Yes, this company intentionally engineered a Turbocharged Direct Injection (TDI) diesel engine to do just that – not just once or for one year, but in 11 million vehicles and for over six years.
My dream is not just dead on the TDI models, but the entire lineup, top to bottom, because this is a corporate wide flaunting of the rules for an extended period of time; a betrayal that has tarnished the entire family.
A failed switch from an outside vendor, or a minor misstep, would be one thing; but this was a company wide plan to deceive authorities and deliver a vehicle to consumers who thought they were getting an environmentally friendly automobile – when, in fact, they were the unknowing participants in an environmental nightmare.
I am sad because of all of the brilliant minds that worked on this deception when they could have been working on ways to help our environment, not just finding ways to trick the regulators.
I am sad for the billions of people affected by this scam including the 11 million TDI owners, the millions of others with Volkswagen Group brands, all of the dealers, workers and suppliers for VW, Audi, Porsche, and other previously trusted brands.
I am sad for everyone in the world who has dreamed, as I did, about the magic in this funny little car.
Mostly though, I am sad for the young people who now have one more reason to think that corporations are not their friends.
As a storyteller who likes happy endings, I hope to someday be able to write about how The Volkswagen Group turned this series of tragic decisions into a story of corporate righteousness. A new story about the same brilliant engineers designing the greenest fleet on earth, about a culture shifting to open source coding (free collaborative development) to allow everyone in the green movement to work together, about corporations who value employees and customers first – before only the stock holders, and about the world’s millennials lined up at the VW employment windows hoping to go to work for this fantastic company.
My new story would end with the dream restored and my Tesla Bug in my garage, plugged into my rooftop solar panel for the night.
Do you, or anyone you know, own a TDI model?
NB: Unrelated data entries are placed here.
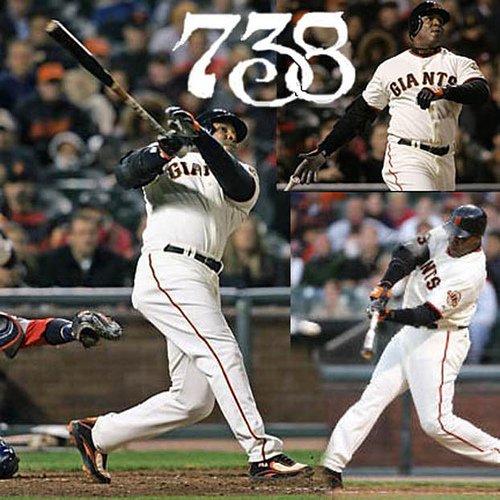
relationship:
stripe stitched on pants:
[436, 331, 496, 458] [321, 269, 494, 484]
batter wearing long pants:
[67, 107, 316, 481] [90, 240, 285, 462]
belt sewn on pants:
[164, 245, 222, 273] [88, 250, 285, 463]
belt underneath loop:
[164, 247, 223, 272] [177, 237, 198, 262]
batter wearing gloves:
[67, 103, 305, 483] [153, 108, 202, 155]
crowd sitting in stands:
[1, 2, 498, 309] [1, 182, 498, 439]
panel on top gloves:
[370, 285, 393, 300] [364, 287, 393, 324]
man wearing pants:
[67, 106, 314, 483] [88, 250, 285, 463]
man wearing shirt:
[67, 106, 314, 483] [137, 149, 260, 263]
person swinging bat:
[315, 204, 500, 492] [35, 24, 184, 140]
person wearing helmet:
[346, 200, 485, 460] [433, 205, 490, 242]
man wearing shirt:
[67, 106, 314, 483] [112, 136, 263, 259]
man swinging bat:
[64, 107, 309, 485] [45, 18, 178, 145]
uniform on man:
[92, 146, 284, 460] [73, 106, 276, 409]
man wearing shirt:
[338, 39, 488, 193] [362, 50, 490, 143]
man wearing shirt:
[292, 0, 489, 191] [320, 82, 490, 174]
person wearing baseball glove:
[0, 308, 73, 478] [70, 308, 120, 347]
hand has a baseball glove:
[69, 310, 119, 349] [73, 310, 123, 349]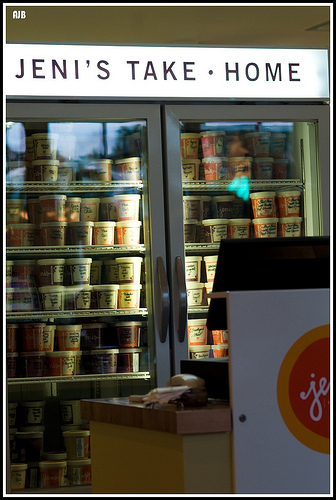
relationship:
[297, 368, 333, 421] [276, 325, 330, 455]
writing on background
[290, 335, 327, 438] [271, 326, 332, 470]
circle surrounded by circle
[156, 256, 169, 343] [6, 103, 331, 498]
door handle on case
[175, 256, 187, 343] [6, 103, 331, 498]
door handle on case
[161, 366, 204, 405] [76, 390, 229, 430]
telephone on counter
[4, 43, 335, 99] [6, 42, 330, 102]
sign on display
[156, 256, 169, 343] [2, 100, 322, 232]
door handle on doors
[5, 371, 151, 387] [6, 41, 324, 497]
shelving in unit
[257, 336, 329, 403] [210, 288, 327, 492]
logo on counter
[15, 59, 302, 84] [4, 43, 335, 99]
letter on sign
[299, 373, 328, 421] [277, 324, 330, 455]
letters on logo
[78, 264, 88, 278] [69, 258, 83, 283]
lettering on container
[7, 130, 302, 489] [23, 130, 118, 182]
container behind behind glass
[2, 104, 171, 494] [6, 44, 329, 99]
doors below sign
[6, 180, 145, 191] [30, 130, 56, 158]
rack under container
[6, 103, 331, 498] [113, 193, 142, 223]
case with ice cream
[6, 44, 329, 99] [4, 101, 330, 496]
sign on fridge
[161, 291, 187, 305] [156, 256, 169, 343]
reflection on door handle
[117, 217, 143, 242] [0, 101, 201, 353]
container in fridge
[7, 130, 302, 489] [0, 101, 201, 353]
container in fridge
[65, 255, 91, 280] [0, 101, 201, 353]
container in fridge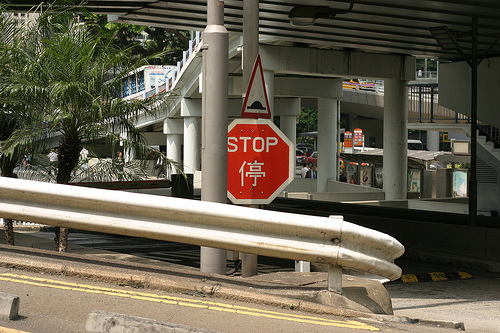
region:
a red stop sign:
[208, 109, 298, 205]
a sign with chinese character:
[215, 110, 304, 216]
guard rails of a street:
[10, 169, 413, 291]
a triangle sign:
[240, 45, 279, 120]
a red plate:
[208, 105, 300, 207]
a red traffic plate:
[200, 107, 305, 201]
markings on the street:
[1, 244, 396, 329]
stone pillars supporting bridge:
[361, 47, 424, 219]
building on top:
[91, 50, 178, 105]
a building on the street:
[318, 118, 468, 203]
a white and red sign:
[228, 116, 294, 201]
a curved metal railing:
[0, 172, 403, 296]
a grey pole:
[200, 0, 230, 273]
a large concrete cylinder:
[384, 78, 409, 204]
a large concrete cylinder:
[316, 98, 339, 194]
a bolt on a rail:
[331, 236, 343, 243]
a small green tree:
[0, 5, 188, 185]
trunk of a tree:
[54, 128, 81, 185]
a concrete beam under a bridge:
[256, 44, 416, 83]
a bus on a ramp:
[103, 64, 175, 96]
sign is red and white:
[216, 116, 317, 226]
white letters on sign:
[226, 128, 283, 160]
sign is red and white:
[239, 51, 289, 131]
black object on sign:
[241, 96, 273, 119]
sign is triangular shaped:
[233, 50, 279, 127]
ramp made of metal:
[3, 161, 408, 306]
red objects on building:
[343, 125, 368, 148]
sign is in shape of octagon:
[217, 110, 301, 210]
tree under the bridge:
[0, 10, 162, 201]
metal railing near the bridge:
[406, 78, 476, 135]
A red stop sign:
[219, 116, 293, 203]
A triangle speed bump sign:
[234, 42, 278, 115]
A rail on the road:
[2, 175, 382, 275]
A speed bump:
[365, 274, 476, 283]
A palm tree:
[59, 30, 115, 174]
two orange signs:
[331, 127, 371, 149]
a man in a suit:
[295, 164, 321, 180]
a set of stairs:
[450, 111, 498, 156]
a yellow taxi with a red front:
[320, 70, 385, 90]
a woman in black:
[100, 150, 132, 165]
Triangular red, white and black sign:
[237, 51, 274, 120]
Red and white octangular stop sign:
[225, 119, 295, 203]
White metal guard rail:
[0, 170, 404, 282]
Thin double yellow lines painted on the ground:
[0, 264, 379, 331]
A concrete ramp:
[2, 238, 466, 332]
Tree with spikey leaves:
[2, 5, 189, 254]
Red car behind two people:
[292, 146, 317, 179]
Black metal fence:
[407, 80, 472, 124]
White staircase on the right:
[462, 118, 499, 158]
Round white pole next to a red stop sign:
[194, 0, 295, 272]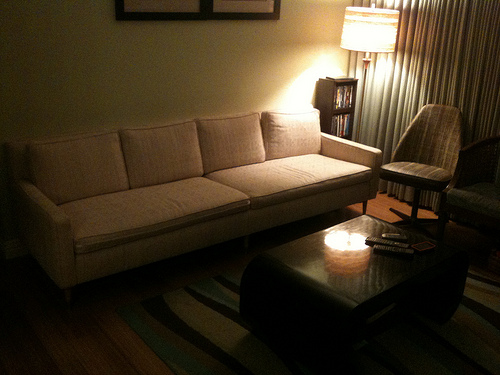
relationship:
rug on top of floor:
[114, 264, 498, 374] [1, 189, 499, 374]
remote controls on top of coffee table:
[366, 231, 436, 257] [238, 213, 467, 357]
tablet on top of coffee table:
[412, 240, 434, 253] [238, 213, 467, 357]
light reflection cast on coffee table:
[323, 228, 374, 276] [238, 213, 467, 357]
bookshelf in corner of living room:
[315, 75, 357, 144] [1, 1, 498, 374]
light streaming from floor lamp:
[259, 47, 440, 221] [338, 5, 401, 143]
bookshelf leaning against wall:
[315, 75, 357, 144] [1, 1, 349, 249]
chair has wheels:
[379, 101, 464, 241] [387, 205, 448, 241]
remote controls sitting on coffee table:
[366, 243, 417, 257] [238, 213, 467, 357]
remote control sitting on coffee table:
[364, 234, 409, 249] [238, 213, 467, 357]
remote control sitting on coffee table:
[382, 231, 408, 241] [238, 213, 467, 357]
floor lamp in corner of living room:
[338, 5, 401, 143] [1, 1, 498, 374]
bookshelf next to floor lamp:
[315, 75, 357, 144] [338, 5, 401, 143]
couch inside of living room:
[4, 103, 382, 301] [1, 1, 498, 374]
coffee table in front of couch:
[238, 213, 467, 357] [4, 103, 382, 301]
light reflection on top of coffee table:
[323, 228, 374, 276] [238, 213, 467, 357]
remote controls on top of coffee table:
[366, 243, 417, 257] [238, 213, 467, 357]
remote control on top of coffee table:
[364, 234, 409, 249] [238, 213, 467, 357]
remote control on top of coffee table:
[382, 231, 408, 241] [238, 213, 467, 357]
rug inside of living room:
[114, 264, 498, 374] [1, 1, 498, 374]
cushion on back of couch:
[26, 129, 129, 206] [4, 103, 382, 301]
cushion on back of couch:
[121, 118, 205, 187] [4, 103, 382, 301]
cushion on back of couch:
[197, 111, 266, 174] [4, 103, 382, 301]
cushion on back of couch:
[260, 106, 320, 160] [4, 103, 382, 301]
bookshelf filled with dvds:
[315, 75, 357, 144] [331, 84, 353, 110]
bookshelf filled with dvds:
[315, 75, 357, 144] [330, 114, 351, 137]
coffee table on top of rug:
[238, 213, 467, 357] [114, 264, 498, 374]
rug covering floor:
[114, 264, 498, 374] [1, 189, 499, 374]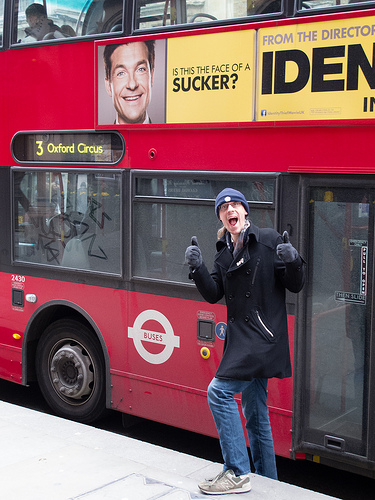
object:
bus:
[2, 2, 373, 488]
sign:
[14, 132, 123, 166]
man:
[185, 188, 304, 495]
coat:
[184, 220, 307, 380]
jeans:
[205, 375, 279, 479]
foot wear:
[196, 461, 249, 497]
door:
[296, 179, 368, 458]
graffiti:
[16, 196, 112, 266]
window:
[13, 167, 122, 278]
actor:
[103, 39, 155, 124]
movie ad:
[99, 22, 374, 121]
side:
[2, 40, 373, 177]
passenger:
[24, 3, 60, 40]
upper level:
[1, 3, 373, 50]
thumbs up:
[185, 230, 295, 268]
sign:
[128, 309, 181, 365]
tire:
[35, 318, 106, 424]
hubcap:
[50, 342, 93, 401]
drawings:
[28, 199, 118, 267]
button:
[198, 344, 210, 357]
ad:
[170, 27, 372, 106]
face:
[220, 201, 245, 231]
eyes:
[213, 201, 242, 213]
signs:
[331, 235, 370, 324]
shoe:
[198, 456, 252, 495]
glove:
[185, 236, 205, 268]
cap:
[214, 188, 249, 223]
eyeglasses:
[215, 199, 251, 214]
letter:
[274, 48, 310, 95]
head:
[215, 186, 250, 234]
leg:
[206, 374, 249, 468]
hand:
[185, 234, 203, 272]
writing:
[18, 174, 112, 270]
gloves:
[276, 230, 298, 263]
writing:
[260, 30, 375, 98]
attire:
[191, 231, 298, 481]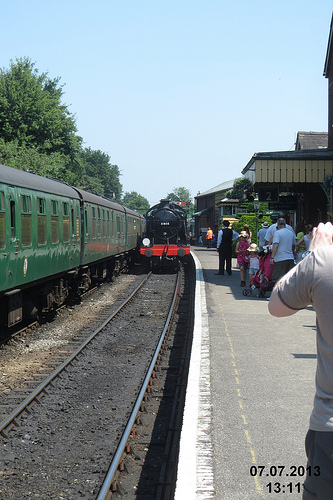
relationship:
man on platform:
[204, 225, 212, 248] [184, 243, 316, 494]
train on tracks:
[1, 161, 149, 345] [8, 272, 183, 492]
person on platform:
[217, 218, 238, 276] [175, 243, 331, 497]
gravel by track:
[1, 261, 144, 498] [1, 250, 188, 499]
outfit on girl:
[233, 236, 257, 255] [231, 225, 277, 293]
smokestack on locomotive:
[161, 196, 171, 211] [141, 190, 191, 274]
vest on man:
[206, 228, 213, 238] [205, 226, 213, 246]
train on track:
[107, 198, 208, 257] [1, 250, 188, 499]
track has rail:
[1, 250, 188, 499] [0, 265, 153, 435]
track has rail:
[1, 250, 188, 499] [92, 259, 184, 498]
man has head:
[262, 211, 305, 300] [275, 216, 287, 229]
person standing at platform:
[217, 218, 238, 276] [175, 243, 331, 497]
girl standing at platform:
[235, 231, 250, 288] [175, 243, 331, 497]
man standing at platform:
[266, 218, 297, 302] [175, 243, 331, 497]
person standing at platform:
[257, 220, 269, 254] [175, 243, 331, 497]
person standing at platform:
[246, 243, 259, 285] [175, 243, 331, 497]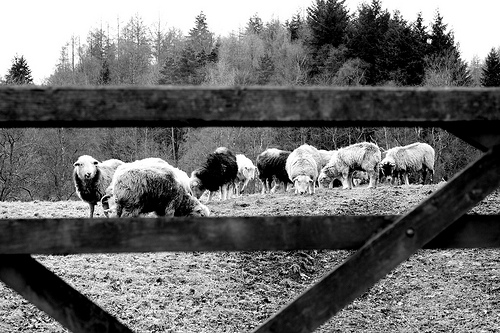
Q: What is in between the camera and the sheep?
A: Wooden fence.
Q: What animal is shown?
A: Sheep.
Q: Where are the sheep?
A: In a pen.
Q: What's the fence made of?
A: Wood.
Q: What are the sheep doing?
A: Eating.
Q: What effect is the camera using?
A: Black and white.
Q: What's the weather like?
A: Sunny.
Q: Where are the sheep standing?
A: Grass.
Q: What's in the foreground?
A: Fence.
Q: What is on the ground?
A: Feed.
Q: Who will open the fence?
A: A rancher.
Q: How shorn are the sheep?
A: Not at all.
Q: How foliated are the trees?
A: Nearly fully.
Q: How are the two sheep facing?
A: In opposite directions.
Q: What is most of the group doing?
A: Grazing.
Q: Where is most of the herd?
A: Further away from the gate.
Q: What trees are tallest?
A: The darker ones.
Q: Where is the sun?
A: Not visible.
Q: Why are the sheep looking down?
A: They are feeding.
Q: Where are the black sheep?
A: In the middle of the herd.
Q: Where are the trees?
A: Behind the sheep.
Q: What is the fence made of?
A: Wood.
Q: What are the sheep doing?
A: Grazing.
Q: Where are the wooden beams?
A: On the fence.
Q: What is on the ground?
A: Grass and dirt.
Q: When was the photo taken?
A: Daytime.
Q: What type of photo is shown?
A: Black and white.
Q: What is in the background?
A: Trees.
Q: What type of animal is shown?
A: Sheep.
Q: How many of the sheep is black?
A: Two.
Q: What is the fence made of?
A: Wood.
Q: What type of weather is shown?
A: Clear.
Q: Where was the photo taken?
A: On a farm.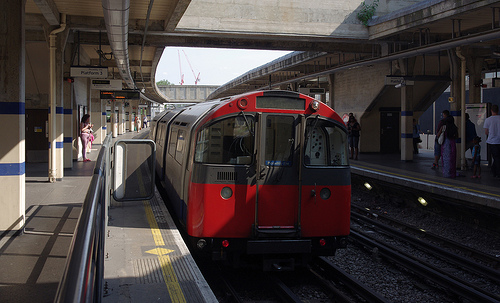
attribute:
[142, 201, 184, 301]
paint — yellow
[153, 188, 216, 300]
paint — white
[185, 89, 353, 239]
paint — red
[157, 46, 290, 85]
sky — open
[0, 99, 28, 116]
paint — blue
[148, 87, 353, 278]
train — red, black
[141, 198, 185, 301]
line — yellow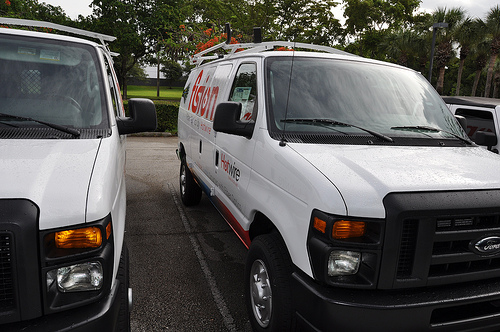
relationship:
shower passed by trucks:
[421, 4, 489, 29] [2, 47, 445, 290]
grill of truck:
[397, 202, 488, 255] [200, 38, 470, 307]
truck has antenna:
[200, 38, 470, 307] [277, 31, 297, 136]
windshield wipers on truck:
[283, 109, 436, 143] [200, 38, 470, 307]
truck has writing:
[200, 38, 470, 307] [185, 70, 232, 131]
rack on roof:
[200, 28, 333, 64] [188, 49, 403, 71]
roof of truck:
[188, 49, 403, 71] [200, 38, 470, 307]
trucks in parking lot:
[2, 47, 445, 290] [7, 115, 499, 286]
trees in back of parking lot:
[394, 6, 500, 71] [7, 115, 499, 286]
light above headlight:
[335, 216, 380, 242] [324, 247, 363, 277]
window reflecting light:
[266, 57, 468, 138] [344, 72, 425, 95]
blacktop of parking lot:
[135, 137, 172, 193] [7, 115, 499, 286]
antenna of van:
[277, 31, 297, 136] [172, 52, 465, 272]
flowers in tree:
[196, 20, 237, 50] [150, 2, 351, 117]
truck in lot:
[176, 23, 499, 330] [47, 37, 494, 243]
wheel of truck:
[247, 251, 280, 330] [176, 23, 499, 330]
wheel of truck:
[174, 164, 211, 213] [176, 23, 499, 330]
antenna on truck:
[277, 31, 297, 136] [176, 23, 499, 330]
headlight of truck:
[324, 247, 363, 277] [176, 23, 499, 330]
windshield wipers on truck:
[283, 109, 436, 143] [176, 23, 499, 330]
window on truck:
[266, 57, 468, 138] [176, 23, 499, 330]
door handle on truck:
[214, 151, 221, 178] [176, 23, 499, 330]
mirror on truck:
[209, 105, 263, 138] [176, 23, 499, 330]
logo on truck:
[476, 233, 499, 251] [176, 23, 499, 330]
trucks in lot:
[2, 47, 445, 290] [47, 37, 494, 243]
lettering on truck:
[189, 66, 229, 131] [200, 38, 470, 307]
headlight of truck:
[324, 247, 363, 277] [200, 38, 470, 307]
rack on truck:
[200, 28, 333, 64] [200, 38, 470, 307]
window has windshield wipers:
[266, 57, 447, 135] [283, 109, 436, 143]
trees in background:
[394, 6, 500, 71] [19, 2, 484, 120]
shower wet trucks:
[421, 4, 489, 29] [2, 47, 445, 290]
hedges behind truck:
[124, 101, 185, 129] [200, 38, 470, 307]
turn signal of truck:
[316, 217, 329, 235] [176, 23, 499, 330]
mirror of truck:
[209, 105, 263, 138] [176, 23, 499, 330]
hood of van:
[329, 151, 499, 183] [172, 52, 465, 272]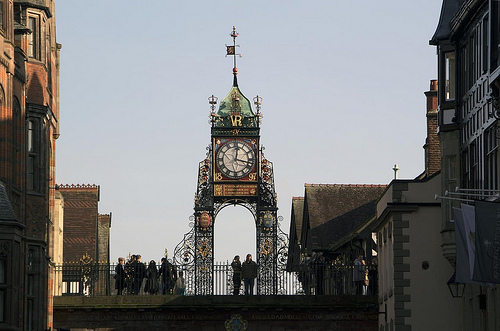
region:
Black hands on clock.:
[221, 138, 263, 175]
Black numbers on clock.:
[216, 132, 254, 207]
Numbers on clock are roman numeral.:
[213, 140, 284, 205]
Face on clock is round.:
[218, 137, 271, 221]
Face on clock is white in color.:
[215, 132, 271, 193]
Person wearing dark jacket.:
[241, 260, 267, 288]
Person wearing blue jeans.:
[239, 274, 254, 290]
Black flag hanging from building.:
[466, 199, 498, 284]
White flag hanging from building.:
[452, 198, 478, 280]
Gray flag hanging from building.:
[443, 187, 467, 283]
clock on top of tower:
[216, 137, 261, 178]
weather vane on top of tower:
[222, 25, 250, 88]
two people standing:
[218, 255, 264, 287]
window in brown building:
[23, 13, 55, 85]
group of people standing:
[112, 252, 189, 297]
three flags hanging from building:
[448, 190, 495, 291]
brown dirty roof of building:
[301, 176, 383, 233]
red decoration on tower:
[195, 210, 212, 233]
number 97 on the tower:
[245, 169, 259, 184]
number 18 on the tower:
[211, 170, 224, 182]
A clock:
[187, 119, 271, 178]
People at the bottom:
[78, 221, 415, 297]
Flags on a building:
[411, 161, 498, 303]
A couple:
[213, 242, 279, 298]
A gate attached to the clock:
[55, 237, 392, 309]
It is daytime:
[81, 12, 196, 178]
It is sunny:
[74, 18, 184, 181]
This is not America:
[4, 6, 199, 327]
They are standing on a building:
[52, 267, 353, 327]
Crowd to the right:
[283, 232, 379, 303]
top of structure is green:
[175, 77, 274, 122]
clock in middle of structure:
[212, 135, 259, 185]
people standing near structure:
[120, 222, 272, 301]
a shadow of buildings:
[3, 61, 67, 306]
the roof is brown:
[295, 170, 420, 219]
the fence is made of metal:
[60, 250, 347, 304]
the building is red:
[0, 4, 53, 326]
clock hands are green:
[215, 131, 255, 178]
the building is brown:
[353, 167, 497, 329]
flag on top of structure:
[214, 35, 245, 63]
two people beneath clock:
[209, 131, 254, 298]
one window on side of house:
[24, 11, 54, 63]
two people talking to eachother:
[222, 247, 259, 297]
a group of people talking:
[108, 249, 185, 304]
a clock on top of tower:
[205, 138, 259, 192]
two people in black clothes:
[208, 242, 301, 304]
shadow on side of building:
[8, 61, 83, 330]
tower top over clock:
[192, 19, 285, 158]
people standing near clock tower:
[108, 243, 178, 311]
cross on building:
[375, 155, 405, 205]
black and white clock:
[215, 144, 257, 180]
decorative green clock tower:
[181, 79, 278, 302]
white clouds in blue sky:
[298, 99, 331, 138]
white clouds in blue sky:
[254, 1, 285, 34]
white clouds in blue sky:
[133, 168, 158, 205]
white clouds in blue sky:
[112, 110, 150, 142]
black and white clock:
[212, 132, 262, 176]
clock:
[215, 138, 263, 176]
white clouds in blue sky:
[301, 25, 346, 62]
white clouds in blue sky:
[311, 144, 346, 174]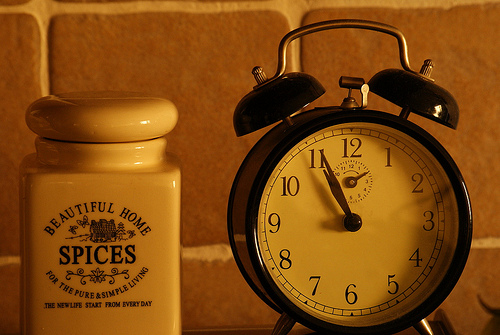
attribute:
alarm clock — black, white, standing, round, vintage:
[228, 19, 474, 334]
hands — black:
[318, 147, 369, 232]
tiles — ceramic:
[0, 1, 500, 334]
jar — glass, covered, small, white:
[18, 136, 182, 334]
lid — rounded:
[25, 91, 179, 143]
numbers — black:
[269, 138, 436, 305]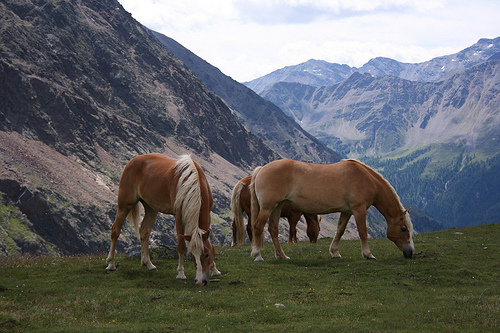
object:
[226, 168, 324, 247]
horse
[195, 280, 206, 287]
nose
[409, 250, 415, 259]
nose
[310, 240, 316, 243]
nose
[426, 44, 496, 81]
snow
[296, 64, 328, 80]
snow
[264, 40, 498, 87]
mountain top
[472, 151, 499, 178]
trees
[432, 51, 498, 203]
mountains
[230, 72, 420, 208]
valley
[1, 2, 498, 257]
mountain range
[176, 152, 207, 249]
mane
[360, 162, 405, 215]
mane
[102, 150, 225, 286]
horse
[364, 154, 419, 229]
ground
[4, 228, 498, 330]
grass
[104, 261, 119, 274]
hooves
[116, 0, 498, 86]
sky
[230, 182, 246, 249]
white tail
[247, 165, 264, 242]
white tail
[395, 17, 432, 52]
white clouds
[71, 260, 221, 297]
shadow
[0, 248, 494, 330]
ground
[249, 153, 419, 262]
horse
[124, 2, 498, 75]
cloud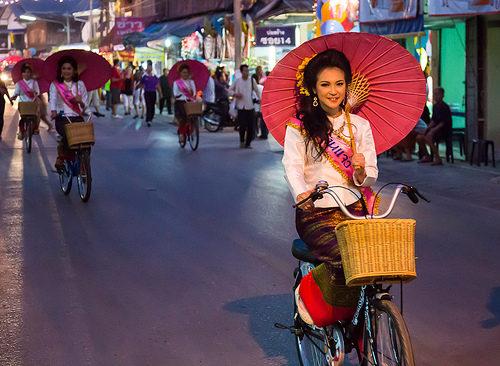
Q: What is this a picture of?
A: Girls with red umbrellas riding bicycles in a parade.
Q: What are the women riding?
A: Bicycles.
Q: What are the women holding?
A: Umbrellas.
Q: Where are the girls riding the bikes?
A: In the street.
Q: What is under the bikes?
A: The street.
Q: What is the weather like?
A: Not raining.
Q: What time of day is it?
A: Twilight.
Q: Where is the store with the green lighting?
A: Behind the woman in front.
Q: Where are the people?
A: Walking in the street.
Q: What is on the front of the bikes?
A: Basket.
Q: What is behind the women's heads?
A: Umbrella.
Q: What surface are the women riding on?
A: Street.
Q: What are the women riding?
A: Bikes.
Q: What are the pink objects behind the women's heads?
A: Umbrellas.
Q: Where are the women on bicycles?
A: In the street.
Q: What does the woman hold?
A: An umbrella.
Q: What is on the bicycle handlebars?
A: A basket.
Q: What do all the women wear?
A: Sashes.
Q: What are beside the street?
A: Shops.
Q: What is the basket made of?
A: Wicker.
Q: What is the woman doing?
A: Riding the bicycle.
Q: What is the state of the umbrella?
A: Open.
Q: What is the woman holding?
A: An umbrella.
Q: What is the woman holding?
A: Pink umbrella.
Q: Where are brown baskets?
A: Front of the bikes.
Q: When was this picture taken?
A: Night time.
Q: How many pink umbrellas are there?
A: Four.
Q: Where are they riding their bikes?
A: In the street.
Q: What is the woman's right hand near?
A: Bell.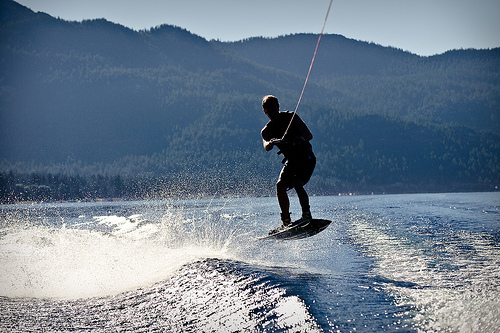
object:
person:
[253, 87, 322, 231]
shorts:
[274, 154, 322, 190]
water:
[376, 233, 498, 331]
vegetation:
[2, 158, 187, 192]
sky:
[23, 0, 500, 50]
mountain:
[70, 15, 141, 195]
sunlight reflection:
[434, 201, 493, 213]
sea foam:
[159, 252, 281, 297]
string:
[271, 4, 351, 151]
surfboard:
[261, 218, 334, 243]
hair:
[260, 91, 284, 112]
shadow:
[387, 265, 475, 294]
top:
[5, 1, 74, 28]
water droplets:
[140, 180, 258, 261]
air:
[4, 11, 499, 227]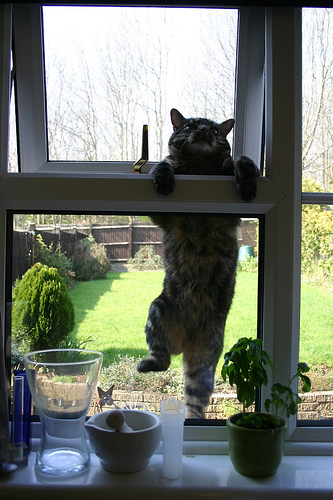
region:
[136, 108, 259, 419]
a cat climbing in a window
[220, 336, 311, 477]
small potted plant on a windowsil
How has this news been received?
Does this, in any way, change your feeling toward the non-TDI models?
Will this situation cause any change in corporate behavior or have we all become too numb to even care?
As always, the conversation starts here.
“In the ordinary choices of every day we begin to change the direction of our lives.” – Eknath Easwaran
Meet David and learn about his Electric Beetle. I hope David’s passion will survive. I still want one – when the story has a happy ending.